Quid de l’habillage du film ? On ne va pas faire de doléances quant à la distribution ; Brad Pitt est à Fincher ce que Di Caprio est à Scorsese, et on commence à y être joyeusement habitués. Le couple Blanchett/Pitt fonctionne lui aussi très bien. Pour le reste, on retrouve sans peine la patte de Fincher avec une réalisation mesurée et tout ce qu’il y a de plus correcte.
Alors, bien ou pas ? Scindons si vous le voulez bien la conclusion au risque de passer pour un gros sexiste. Mais je vous répète, tout ceci n’est qu’espièglerie et galéjade.
Si tu es une jeune fille sentimentale tu iras voir ce film quand je te dirai : grâce aux progrès dans l’industrie du cinéma ils ont exhumé le Brad Pitt de Thelma et Louise. Et tu me diras en retour combien d’orgasmes tu as eus pendant la séance (et en plus de deux heures trente, ça risque d’être bien).

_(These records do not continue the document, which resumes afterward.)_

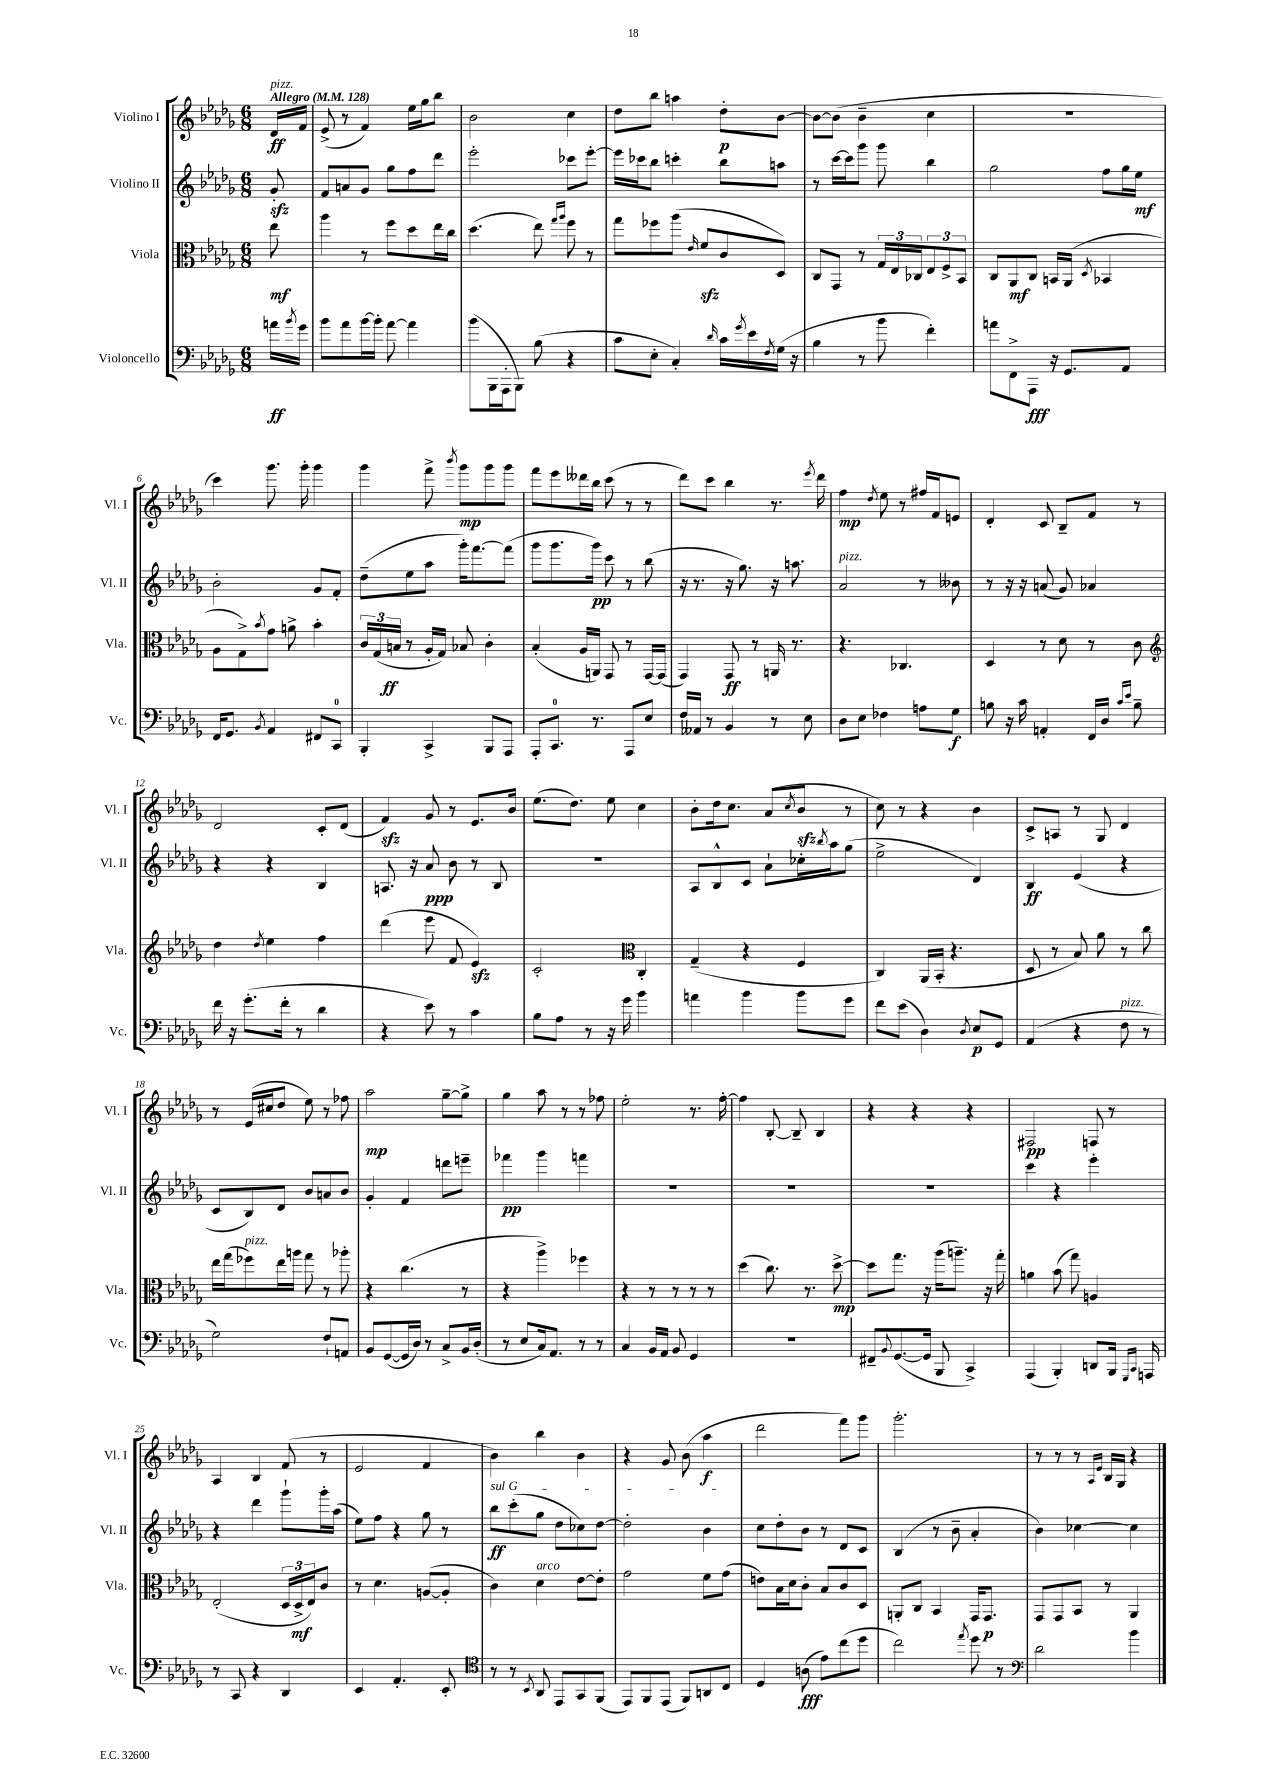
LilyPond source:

<<
\new StaffGroup <<
\new Staff = "s0" \with { instrumentName = "Violino I" shortInstrumentName = "Vl. I" } {
    \clef treble \key des \major \numericTimeSignature \time 6/8 \partial 8 \tempo "Allegro" 4 = 128
    des'16\ff^\markup { \italic "pizz." } f'16 |
    ees'8->( r8 f'4) ees''16 ges''16 bes''8 |
    bes'2 c''4 |
    des''8 bes''8 a''4 des''8-.\p bes'8~ |
    bes'8~ bes'8( bes'4-- c''4 |
    R2. |
    c'''4) ges'''8. ges'''16-. ges'''4 |
    ges'''4 f'''8-> \acciaccatura { bes'''8 } ges'''8\mp ges'''8 ges'''8 |
    f'''8 ees'''8 deses'''16 bes''16 c'''8( r8 r8 |
    des'''8) c'''8 bes''4 r8. \acciaccatura { ees'''8 } des'''16 |
    f''4\mp \acciaccatura { des''8 } ees''8 r8 fis''16 f'16 e'8 |
    des'4-. c'8 bes8-- f'8 r8 |
    des'2 c'8-. des'8( |
    f'4\sfz) ges'8 r8 ees'8. bes'16 |
    ees''8.( des''8.) ees''8 c''4 |
    bes'8-. des''16 c''8. aes'8( \acciaccatura { c''8 } bes'8\sfz r8 |
    c''8) r8 r4 bes'4 |
    c'8-> a8 r8 ges8 des'4 |
    r8 ees'16( cis''16 des''8 ees''8) r8 fes''8 |
    aes''2\mp ges''8~-- ges''8-> |
    ges''4 aes''8 r8 r8 fes''8 |
    ees''2-. r8. f''16~-. |
    f''4 bes8~-. bes8-- bes4 |
    r4 r4 r4 |
    fis2\pp f8 r8 |
    aes4 bes4 f'8( r8 |
    ees'2 f'4 |
    bes'4) bes''4 bes'4 |
    r4 ges'8 bes'8( aes''4\f |
    des'''2 f'''8) ges'''8 |
    ges'''2.-. |
    r8 r8 r8 \grace { aes16 ees'16 } bes16 ges16 r4 \bar "|." |
}
\new Staff = "s1" \with { instrumentName = "Violino II" shortInstrumentName = "Vl. II" } {
    \clef treble \key des \major \numericTimeSignature \time 6/8 \partial 8
    ges'8-.\sfz |
    f'8 a'8 ges'8 ges''8 f''8 des'''8 |
    ees'''2-. ces'''8 ees'''8~-. |
    ees'''16 ces'''16 bes''8 c'''4-. bes''8 a''8 |
    r8 c'''16~ c'''16 ges'''8 ges'''8 bes''4 |
    ges''2 f''8 ges''16 ees''16\mf |
    bes'2-. ges'8 f'8-. |
    des''8--( ees''8 aes''8 ges'''16-.) f'''8.~ f'''8( |
    ges'''8 ges'''8. ges'''16\pp) c'''8 r8 bes''8( |
    r16 r8. r16 ges''8.) r16 a''8. |
    aes'2^\markup { \italic "pizz." } r8 beses'8 |
    r8 r16 r16 a'8( ges'8) aes'4 |
    r4 r4 bes4 |
    a8. r16 aes'8\ppp bes'8 r8 bes8 |
    R2. |
    aes8 bes8-^ c'8 aes'8-! ces''16-. \acciaccatura { bes''8 } aes''16 ges''8( |
    ees''2-> des'4) |
    bes4\ff ees'4( r4 |
    c'8 bes8) des'8 bes'8 a'8 bes'8 |
    ges'4-. f'4 d'''8 e'''8-- |
    fes'''4\pp ges'''4 f'''4 |
    R2. |
    R2. |
    R2. |
    c'''4 r4 ees'''4-. |
    r4 des'''4 ges'''8-! ges'''16-. aes''16( |
    ees''8) f''8 r4 ges''8 r8 |
    \once \override TextSpanner.bound-details.left.text = \markup { \italic "sul G" } bes''8\ff\startTextSpan c'''8-.( ges''8 des''8 ces''8) des''8~ |
    des''2-. bes'4\stopTextSpan |
    c''8 des''8-. bes'8 r8 des'8 c'8 |
    bes4( r8 bes'8-- aes'4-. |
    bes'4) ces''4~ ces''4 \bar "|." |
}
\new Staff = "s2" \with { instrumentName = "Viola" shortInstrumentName = "Vla." } {
    \clef alto \key des \major \numericTimeSignature \time 6/8 \partial 8
    ees''8\mf |
    aes''4 r8 f''8 des''8 ees''16 c''16 |
    des''4.( ees''8) \grace { ges''16 aes''16 } f''8 r8 |
    ges''8 fes''8 aes''8( \grace { ees'16 } f'8\sfz c'8 des8) |
    c8 ges,8 r8 \tuplet 3/2 { ges16 ees16 ces16 } \tuplet 3/2 { ees8 f8-> bes,8 } |
    c8 aes,8\mf c8 b,16 aes,16( \acciaccatura { des8 } bes,4 |
    aes8 ges8->) \acciaccatura { bes'8 } ges'8 a'8-> bes'4-. |
    \tuplet 3/2 { c'16 ges16( b16\ff } r8 aes16-. ges16) bes8 c'4-. |
    bes4-.( aes16 a,16) ges,8 r8 ges,16~ ges,16( |
    ges,4) ges,8\ff r8 a,16 r8. |
    r4. ces4. |
    des4 r8 des'8 r8 c'8 |
    \clef treble des''4 \acciaccatura { des''8 } ees''4 f''4 |
    des'''4( ees'''8 f'8 ees'4\sfz) |
    c'2-. \clef alto c4-. |
    ges4--( r4 f4 |
    c4) aes,16( bes,16-. r4. |
    des8 r8 bes8) aes'8 r8 c''8 |
    ees''16 ges''16( fes''8^\markup { \italic "pizz." }) ees''16 a''16 ges''8 r8 aes''8-. |
    r4 c''4.( r8 |
    r4 aes''4->) fes''4 |
    r4 r8 r8 r8 r8 |
    des''4( c''8.) r8. des''8~->\mp |
    des''8 ges''8. r16 aes''16( a''8.--) r16 ges''16-. |
    a'4 bes'8( ges''8) a4 |
    ees2-.( \tuplet 3/2 { des16 des16->\mf ees16) } c'8 |
    r8 des'4. a8~( a8-. |
    c'4) des'4^\markup { \italic "arco" } ees'8~ ees'8-. |
    ges'2 f'8 ges'8( |
    e'8) bes16 des'16 c'8-. bes8 c'8 des8 |
    a,8-. c8 bes,4 ges,16 ges,8.\p |
    ges,8 ges,8 bes,8 r8 aes,4 \bar "|." |
}
\new Staff = "s3" \with { instrumentName = "Violoncello" shortInstrumentName = "Vc." } {
    \clef bass \key des \major \numericTimeSignature \time 6/8 \partial 8
    a'16\ff \acciaccatura { bes'8 } ges'16 |
    bes'8 aes'8 bes'16~ bes'16-. aes'8~ aes'4 |
    bes'8( bes,,16 aes,,16-. bes,,8) bes8( r4 |
    c'8 ees8-. c4-.) \grace { des'16 } c'16 \acciaccatura { ges'8 } ees'16 \acciaccatura { f8 } ges16( r16 |
    bes4 r8 bes'8 f'4-.) |
    a'8 f,8-> aes,,8\fff r16 ges,8. aes,8 |
    f,16 ges,8. \acciaccatura { bes,8 } aes,4 fis,8 c,8-0 |
    bes,,4-. c,4-> bes,,8 aes,,8 |
    aes,,8-. c,8.-0 r8. aes,,8 ees8 |
    f16 aeses,16 r8 bes,4 r8 ees8 |
    des8 ees8 fes4 a8 ges8\f |
    b8 r16 c'16 a,4-. f,16 des16 \grace { c'16 ees'16 } b8-- |
    f'16 r16 ges'8.-.( f'16-. r8 des'4 |
    r4 ees'8) r8 c'4 |
    bes8 aes8 r8 r16 ges'16 bes'4 |
    a'4 bes'4 bes'8 ges'8 |
    f'8 ees'8( des4) \acciaccatura { des8 } ees8\p ges,8 |
    aes,4( r4 f8^\markup { \italic "pizz." } r8 |
    ges2) f8-! a,8 |
    bes,8 ges,8~( ges,16 des16) r8 c8-> bes,16 des16-.( |
    r8 ees8 c16) aes,8. r8 r8 |
    c4 bes,16 aes,16 bes,8 ges,4 |
    R2. |
    fis,8-- \appoggiatura { bes,8 } ges,8.~( ges,16 bes,,8 c,4->) |
    aes,,4( bes,,4-.) d,8 bes,,16 \grace { ges,,16 c,16 } a,,16 |
    r8 c,8 r4 des,4 |
    ees,4 aes,4.-. ees,8-. |
    \clef tenor r8 r8 \acciaccatura { bes,8 } aes,8 ees,8 ges,8 f,8( |
    ees,8) f,8 ees,8( f,8) a,8 c8 |
    des4 a8\fff( ees'8) c''8( des''8 |
    c''2) \acciaccatura { ees''8 } des''8 r8 |
    \clef bass des'2 bes'4 \bar "|." |
}
>>
>>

Si en revanche tu es un noble représentant de la horde masculine, tu iras voir ce film parce que je te dirai que c’est David Fincher. Je te répondrai sans hésitation que tu es bien candide pour te laisser berner par un aussi piètre argument d’autorité. Mais quand je te dirai que c’est une vraie réflexion comme on les aime, que ce n’est pas un lépreux qui tient la caméra, tu n’auras d’autre choix que de m’écouter.
L’Etrange Histoire de Benjamin Button, en résumé de la recette, n’est pas le meilleur Fincher certes, mais il n’est pas loin de tenir le haut du pavé. Allez, on dira juste que c’est parfois un peu long, et que Tyler Durden manque terriblement, mais personne n’est parfait.